The Chew co-host and author of Carnivore: 120 Recipes for Meat Lovers, Michael Symon, teaches us how to make some mouthwatering snacks for your Super Bowl celebration!
Pork & Ricotta Meatballs:
1/2 cup cubed day-old bread
1/4 cup whole milk
1 1/2 pounds of medium-ground pork (20% fat)
1/2 cup ricotta cheese
1 garlic clove, minced
2 tablespoons chopped fresh flat-leaf parsley
Grated zest of 1 lemon
1/2 teaspoon ground coriander
1/4 teaspoon ground cinnamon
1 teaspoon kosher salt
2 tablespoons olive oil
1/2 cup torn fresh basil leaves
1/4 freshly grated Parmesan cheese
Directions: In a medium bowl, soak the bread in the milk. After the bread has thoroughly absorbed the milk, remove it from the bowl, squeezing out any excess liquid with your hands.
In a large bowl, combine the pork, soaked bread, ricotta, garlic, shallot, parsley, lemon zest, coriander, cinnamon, and salt. Mix with your hands to combine. Form into meatballs with slightly damp hands. You should have about 12 to 15 meatballs.

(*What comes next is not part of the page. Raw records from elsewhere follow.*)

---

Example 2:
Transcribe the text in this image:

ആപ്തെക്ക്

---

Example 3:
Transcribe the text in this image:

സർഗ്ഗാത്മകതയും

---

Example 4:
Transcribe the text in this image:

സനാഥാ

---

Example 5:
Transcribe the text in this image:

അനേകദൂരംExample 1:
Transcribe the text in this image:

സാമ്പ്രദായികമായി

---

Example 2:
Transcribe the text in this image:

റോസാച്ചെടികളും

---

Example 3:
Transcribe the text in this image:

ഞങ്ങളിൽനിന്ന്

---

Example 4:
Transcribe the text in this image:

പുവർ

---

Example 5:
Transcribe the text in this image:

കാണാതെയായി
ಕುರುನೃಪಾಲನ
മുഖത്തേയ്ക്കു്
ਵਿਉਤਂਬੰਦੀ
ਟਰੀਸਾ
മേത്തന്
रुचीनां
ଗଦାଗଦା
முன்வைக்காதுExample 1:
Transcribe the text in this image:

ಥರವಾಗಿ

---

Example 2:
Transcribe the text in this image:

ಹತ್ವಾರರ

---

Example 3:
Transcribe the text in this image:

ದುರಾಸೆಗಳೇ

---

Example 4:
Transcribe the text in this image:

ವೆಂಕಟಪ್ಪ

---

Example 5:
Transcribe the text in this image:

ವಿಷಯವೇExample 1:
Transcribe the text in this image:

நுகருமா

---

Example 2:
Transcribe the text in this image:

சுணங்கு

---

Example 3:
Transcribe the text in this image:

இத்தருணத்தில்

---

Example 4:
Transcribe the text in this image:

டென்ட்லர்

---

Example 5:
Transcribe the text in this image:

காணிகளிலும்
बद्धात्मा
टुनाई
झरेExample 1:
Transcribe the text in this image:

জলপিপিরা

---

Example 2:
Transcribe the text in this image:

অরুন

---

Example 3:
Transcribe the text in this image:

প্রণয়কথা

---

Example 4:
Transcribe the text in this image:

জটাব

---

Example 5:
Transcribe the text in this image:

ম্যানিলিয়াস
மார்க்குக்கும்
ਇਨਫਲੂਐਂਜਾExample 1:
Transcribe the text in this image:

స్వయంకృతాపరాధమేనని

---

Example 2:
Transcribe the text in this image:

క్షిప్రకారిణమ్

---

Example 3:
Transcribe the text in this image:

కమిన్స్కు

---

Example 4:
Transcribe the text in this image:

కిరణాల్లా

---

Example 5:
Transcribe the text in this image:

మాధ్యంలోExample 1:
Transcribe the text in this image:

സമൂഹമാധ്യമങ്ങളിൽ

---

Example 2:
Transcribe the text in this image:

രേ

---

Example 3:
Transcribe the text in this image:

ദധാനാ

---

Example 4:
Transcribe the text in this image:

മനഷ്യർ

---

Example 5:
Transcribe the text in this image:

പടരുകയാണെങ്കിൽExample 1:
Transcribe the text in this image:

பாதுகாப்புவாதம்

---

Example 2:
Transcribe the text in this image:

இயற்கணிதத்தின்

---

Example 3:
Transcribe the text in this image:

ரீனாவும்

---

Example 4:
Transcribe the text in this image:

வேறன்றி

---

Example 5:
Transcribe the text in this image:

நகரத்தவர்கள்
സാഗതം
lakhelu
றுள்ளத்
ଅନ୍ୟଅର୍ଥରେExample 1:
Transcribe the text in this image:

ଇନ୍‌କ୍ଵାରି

In a frying pan, heat the olive oil over medium-high heat. Cook the meatballs for 2 to 3 minutes per side, until golden brown and cooked through. Remove to a large bowl, garnish with the basil leaves, and top with the Parmesan cheese.
Crab Tater Tots:
2 tablespoons unsalted butter
1/4 cup all-purpose flour
1 large egg
1 cup mashed potatoes
Canola oil, for deep-frying
1/2 pound lump crab meat
Panko bread crumbs, for breading
Directions: In a small saucepan, combine the butter with 1/4 cup water over high heat. When the water comes to a simmer and the butter is melted, add the flour. Reduce the heat to medium and stir until the resulting paste pulls away from the sides of the pan, 1 to 2 minutes.
Remove from the heat and allow to cool for 5 minutes. Add the egg to the pan and stir vigorously until the egg is incorporated into the flour mixture. Stir in the mashed potatoes and let cool.
Pour enough oil into a medium pot so that the oil comes 3-inches up the sides. Heat the oil to 350 degrees.
While the oil heats, gently fold the crab into the potato mixture; the lumpier the batter, the better! Using two soup spoons, shape the mixture into quenelles, or 2-inch footballs. (You should end up with about 35.)
Roll in the panko. Deep-fry, working in batches and turning once, until crisp, brown, and heated through, 2 to 3 minutes.
Place the tater tots on a paper towel and season with salt.